Reading text

────────────────────

Wednesday, September 21, 2011

She's a Dirty Girl, A Dirty Girl

I don't know exactly when me and Steven gave up. But at some point, we did. We don't clean our apartment. Not ever. Not at all. We are dirty people. Dirty, dirty people.

Tonight, a bug ran across the cushion of the guest chair in our living room. Now, I use the term "guest chair" loosely, assuming that if a guest ever did come over to our apartment, they would have to first move my notebooks, Steven's Redskins hat, and a shoe box from the said "guest chair" before they could sit down. The bug did not seem to mind the clutter, so I suppose the guest chair is for him. The bug is our guest. I realize that things have gotten bad when a bug runs aimlessly across your living room with no set agenda or real goals in life. (The food is in the kitchen, not on the living room guest chair...stupid bug!)

I could blame Steven. And he would just blame me. Hell, I've even blamed Brooklyn before for not keeping the kitchen floor 100% free of food crumbs. (I mean really, she is a beagle.) But honestly, we are all to blame. I'm a slob. Steven's a slob. And I've seen Brooklyn smell her own farts. We're all to blame.

────────────────────

Data excerpts
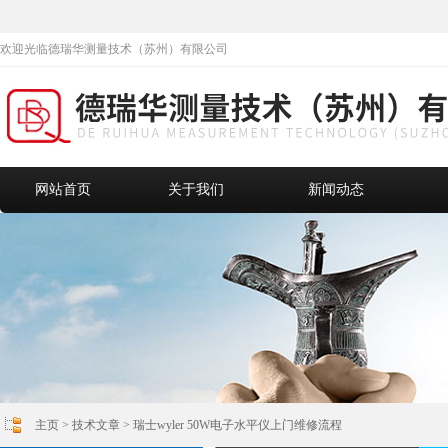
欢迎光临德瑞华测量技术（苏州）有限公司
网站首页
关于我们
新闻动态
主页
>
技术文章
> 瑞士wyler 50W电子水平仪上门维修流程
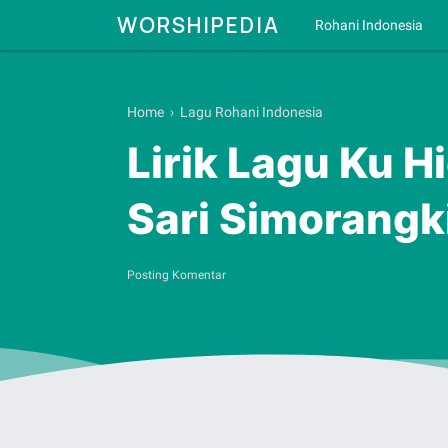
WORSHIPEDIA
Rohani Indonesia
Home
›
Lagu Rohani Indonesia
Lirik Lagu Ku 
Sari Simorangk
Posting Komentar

────────────────────

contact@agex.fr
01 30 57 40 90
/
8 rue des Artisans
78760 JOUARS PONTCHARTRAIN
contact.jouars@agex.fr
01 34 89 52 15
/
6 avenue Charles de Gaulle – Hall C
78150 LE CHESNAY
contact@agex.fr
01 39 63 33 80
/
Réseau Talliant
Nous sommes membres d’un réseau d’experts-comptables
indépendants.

────────────────────

Required action
Copy out the entire blog post about the messy apartment word for word, keeping its date line, title and paragraphs as they appear. The records are separate material and have nothing to do with the blog post.

The answer
Wednesday, September 21, 2011

She's a Dirty Girl, A Dirty Girl

I don't know exactly when me and Steven gave up. But at some point, we did. We don't clean our apartment. Not ever. Not at all. We are dirty people. Dirty, dirty people.

Tonight, a bug ran across the cushion of the guest chair in our living room. Now, I use the term "guest chair" loosely, assuming that if a guest ever did come over to our apartment, they would have to first move my notebooks, Steven's Redskins hat, and a shoe box from the said "guest chair" before they could sit down. The bug did not seem to mind the clutter, so I suppose the guest chair is for him. The bug is our guest. I realize that things have gotten bad when a bug runs aimlessly across your living room with no set agenda or real goals in life. (The food is in the kitchen, not on the living room guest chair...stupid bug!)

I could blame Steven. And he would just blame me. Hell, I've even blamed Brooklyn before for not keeping the kitchen floor 100% free of food crumbs. (I mean really, she is a beagle.) But honestly, we are all to blame. I'm a slob. Steven's a slob. And I've seen Brooklyn smell her own farts. We're all to blame.